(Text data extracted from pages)

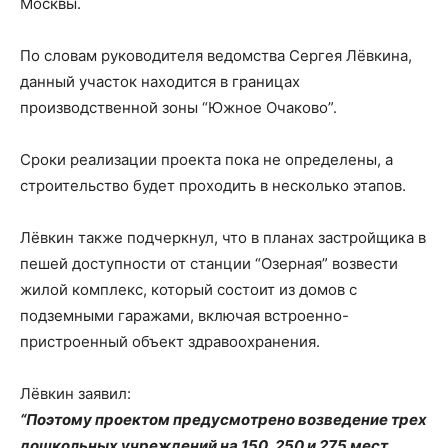
Москвы.
По словам руководителя ведомства Сергея Лёвкина,
данный участок находится в границах
производственной зоны “Южное Очаково”.
Сроки реализации проекта пока не определены, а
строительство будет проходить в несколько этапов.
Лёвкин также подчеркнул, что в планах застройщика в
пешей доступности от станции “Озерная” возвести
жилой комплекс, который состоит из домов с
подземными гаражами, включая встроенно-
пристроенный объект здравоохранения.
Лёвкин заявил:
“Поэтому проектом предусмотрено возведение трех
дошкольных учреждений на 150, 250 и 275 мест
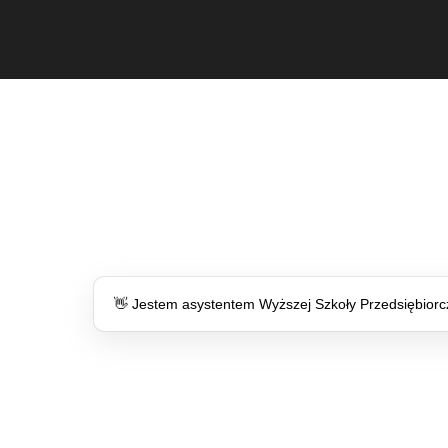
👋 Jestem asystentem Wyższej Szkoły Przedsiębiorczo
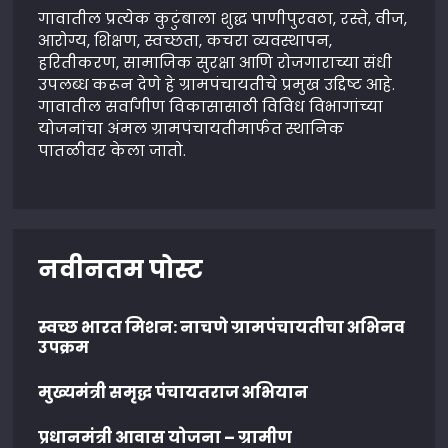
गावातील प्रत्येक कुटुंबाला शुद्ध पाणीपुरवठा, रस्ते, वीज,
आरोग्य, शिक्षण, स्वच्छता, कचरा व्यवस्थापन,
हरितीकरण, सामाजिक सुरक्षा आणि रोजगाराच्या संधी
उपलब्ध करून देणे हे ग्रामपंचायतीचे प्रमुख उद्दिष्ट आहे.
गावातील सर्वांगीण विकासासाठी विविध विभागांच्या
योजनांचा अंमल ग्रामपंचायतीमार्फत स्थानिक
पातळीवर केला जातो.
नवीनतम पोस्ट
स्वच्छ भारत मिशन: नाचणे ग्रामपंचायतीचा अभिनव
उपक्रम
मुख्यमंत्री समृद्ध पंचायतराज अभियान
प्रधानमंत्री आवास योजना – ग्रामीण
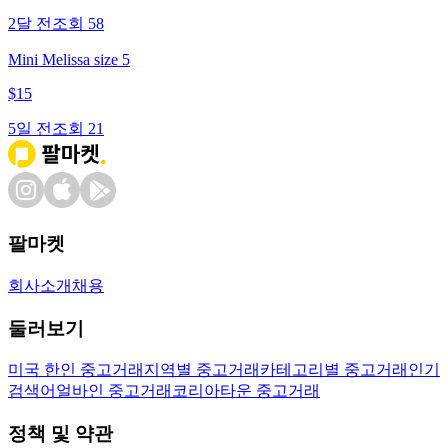
2달 전
조회
58
Mini Melissa size 5
$
15
5일 전
조회
21
팔마켓
회사소개
채용
둘러보기
미국 한인 중고거래
지역별 중고거래
카테고리별 중고거래
인기
검색어
얼바인 중고거래
코리아타운 중고거래
정책 및 약관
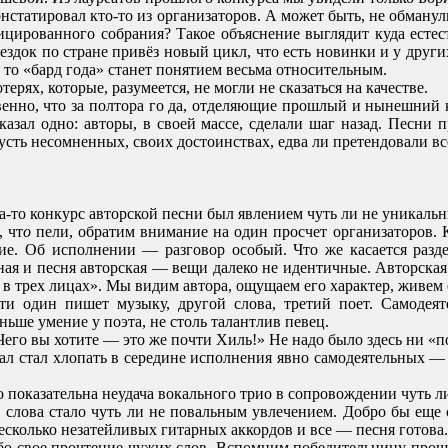
нстатировал кто-то из организаторов. А может быть, не обману
ицированного собрания? Такое объяснение выглядит куда естес
ездок по стране привёз новый цикл, что есть новинки и у других
 то «бард года» станет понятием весьма относительным.
рях, которые, разумеется, не могли не сказаться на качестве.
венно, что за полтора го да, отделяющие прошлый и нынешний к
казал одно: авторы, в своей массе, сделали шаг назад. Песни 
усть несомненных, своих достоинствах, едва ли претендовали все
-то конкурс авторской песни был явлением чуть ли не уникальн
, чт
о
пели, обратим внимание на один просчет организаторов. К
ие
.
Об
исполнении
—
разговор
особый
.
Что
же
касается
разд
ная
и песня
авторская
—
вещи далеко
не
идентичные
.
Авторская
в
трех лицах»
.
Мы
видим
автора
,
ощущаем
его
характер
,
живем
ти
один
пишет
музыку
,
другой
слова
,
третий
поет
.
Самодеят
ньше умение
у
поэта
,
не
столь талантлив
певец
.
Чего
вы
хотите
—
это
же почти
Хиль
!
»
Не
надо
было здесь
ни
«п
зал стал хлопать в середине исполнения явно самодеятельных —
 показательна неудача вокального трио в сопровождении чуть л
 слова стало чуть ли не повальным увлечением. Добро бы еще с
есколько незатейливых гитарных аккордов и все — песня готова
губо свое прочтение чужих слов. Вспомним победительницу пр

**Work order:**
Reproduce the lines above without changes, beginning with the line that contains "нстатировал кто-то из" and continuing through the line that contains "рях, которые, разумеется, не".

**Response to the exercise:**
нстатировал кто-то из организаторов. А может быть, не обману
ицированного собрания? Такое объяснение выглядит куда естес
ездок по стране привёз новый цикл, что есть новинки и у других
 то «бард года» станет понятием весьма относительным.
рях, которые, разумеется, не могли не сказаться на качестве.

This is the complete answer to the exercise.